Bradbury était le plus jeune du groupe de relais masculin de patinage de vitesse sur piste courte, et selon lui, la plus grande force de l’équipe résidait dans les liens existant entre eux.

« Nous étions les meilleurs copains et un groupe de cinq en permanence, se souvient Bradbury avec tendresse. Il n’y avait vraiment que cinq patineurs compétitifs dans toute l’Australie, mais nous nous tirions la bourre et nous travaillions tellement dur ensemble que nous étions convaincus qu’après tous ces podiums de Coupe du monde, il nous fallait une médaille olympique. »

« John Kah n’a malheureusement pas patiné aux Jeux et n’a donc pas eu de médaille, mais il était membre à part entière de l’équipe et cette médaille, c’était aussi la sienne. »

Malgré le titre mondial, les podiums de Coupe du monde et le bronze olympique de Lillehammer, il a fallu attendre l’or de Salt Lake City pour que les amateurs de sports non hivernaux découvrent enfin Bradbury.

Ian Chesterman est l’homme qui relie les équipes australiennes de 1994 et de 2016. En 1994, il était en effet jeune chef de mission adjoint de l’équipe et cette année, c’est lui qui guidera les futures vedettes de l’Australie – qui n’étaient pas nées lors des premiers Jeux de Lillehammer ! – afin de leur permettre de vivre une merveilleuse expérience éducative sur le terrain et en dehors.

« Lillehammer occupe une place à part dans mon cœur, car c’étaient mes premiers pas avec une équipe olympique australienne », confie Chesterman.
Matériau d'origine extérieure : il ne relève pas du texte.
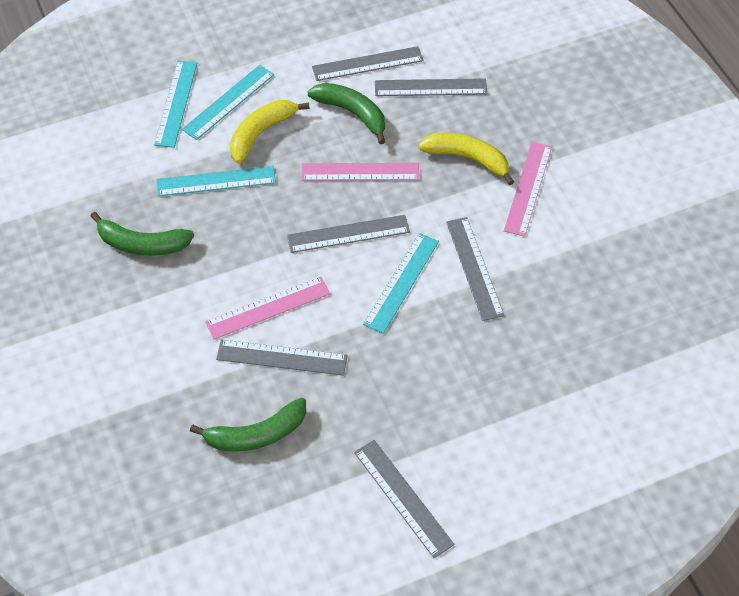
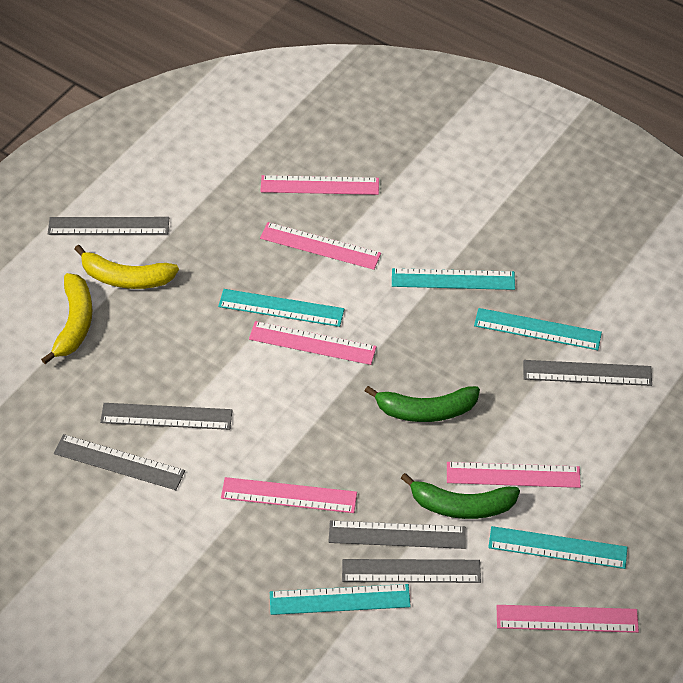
green banana: [91,212,194,256] [190,398,306,452] [308,83,385,144] = 3 -> [365,386,480,422] [401,473,520,519] = 2
pink ruler: [205,277,330,339] [301,163,419,181] [504,142,552,237] = 3 -> [221,477,357,513] [249,321,377,365] [260,175,379,195] [260,222,381,270] [447,462,581,488] [497,605,639,633] = 6
turquoise ruler: [154,61,197,148] [156,166,276,197] [182,65,274,140] [363,233,439,334] = 4 -> [218,289,344,327] [270,584,411,615] [392,268,515,290] [474,308,602,350] [488,526,628,569] = 5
« Il y a eu beaucoup d’exaltation lorsque nous avons vaincu le signe indien et que l’Australie a enfin gagné une médaille olympique d’hiver, lorsque notre équipe de patinage de vitesse sur piste courte a décroché le bronze. C’est certainement un moment d’anthologie de l’histoire olympique australienne d’hiver. »
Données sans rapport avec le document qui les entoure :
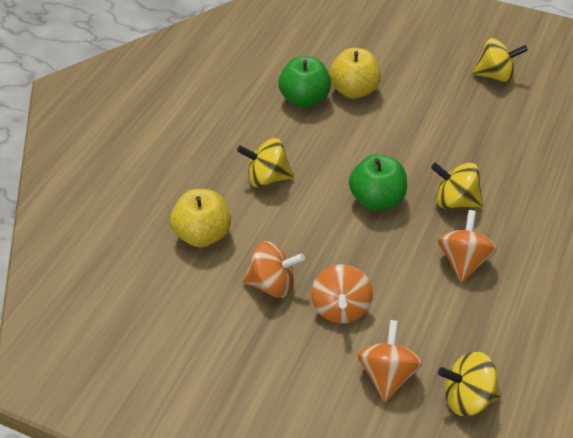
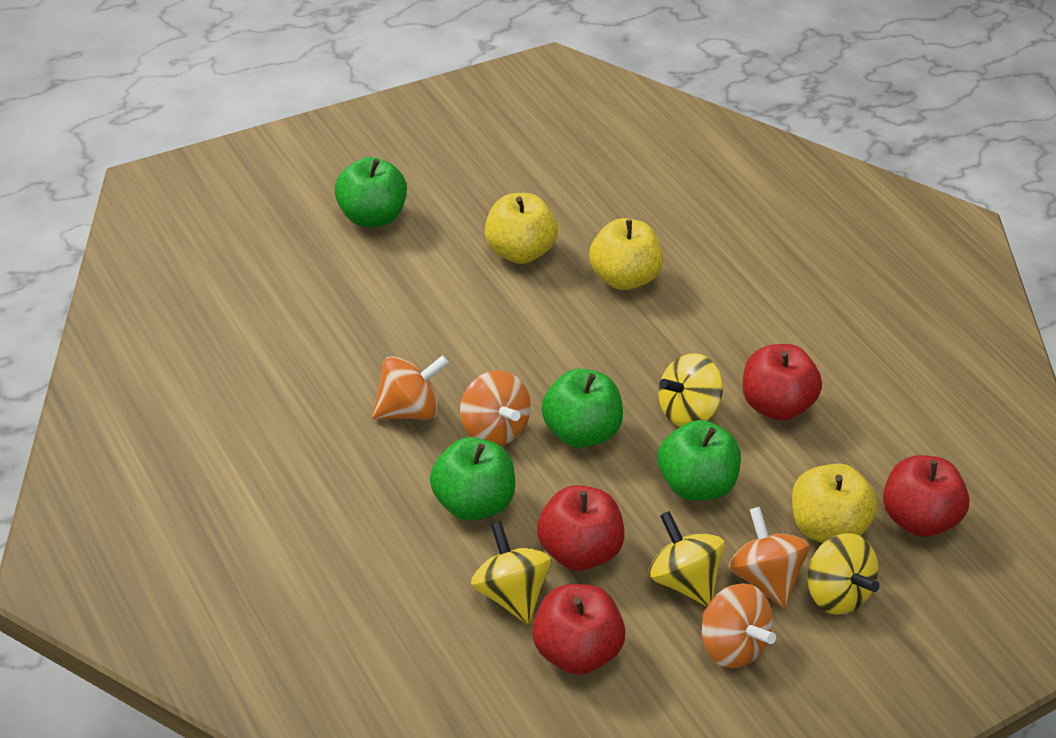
green apple: [279,56,331,108] [349,154,407,211] = 2 -> [335,157,407,227] [430,437,515,521] [542,368,623,448] [658,420,741,501] = 4
red apple: none = 0 -> [532,584,625,675] [537,485,625,571] [742,344,822,420] [883,455,970,537] = 4
yellow apple: [170,189,231,248] [329,48,381,99] = 2 -> [485,193,558,264] [589,218,663,290] [792,464,878,543] = 3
Julia Moore, patineuse de Melbourne qui a eu Bradbury pour idole tout au long de sa carrière, a été sélectionnée pour représenter l’Australie à Lillehammer 2016 en patinage de vitesse sur piste courte et elle s’élancera sur cette même piste emblématique.

« J’ai vraiment admiré Steven Bradbury », souligne la jeune fille qui l’a rencontré à quelques reprises.

« J’ai lu son livre plusieurs fois. Cela m’a poussée à m’entraîner dur et je m’en suis servi pour me motiver quand j’avais besoin de tenir le coup. C’est tout simplement un garçon ordinaire qui a gagné de l’or olympique ! »

La cérémonie d’ouverture des Jeux Olympiques de la Jeunesse d’hiver de 2016 commencera exactement 22 ans et 2 heures après ces Jeux historiques, dans le même stade de saut à ski.

Ce serait bien si la série de podiums australiens se poursuivait en Norvège, mais pour Chesterman et le Comité olympique australien, la priorité, c’est d’aider 17 jeunes Australiens à concourir à leur meilleur niveau, à devenir des ambassadeurs de l’olympisme et à inciter davantage de jeunes Australiens à poursuivre leur rêve olympique.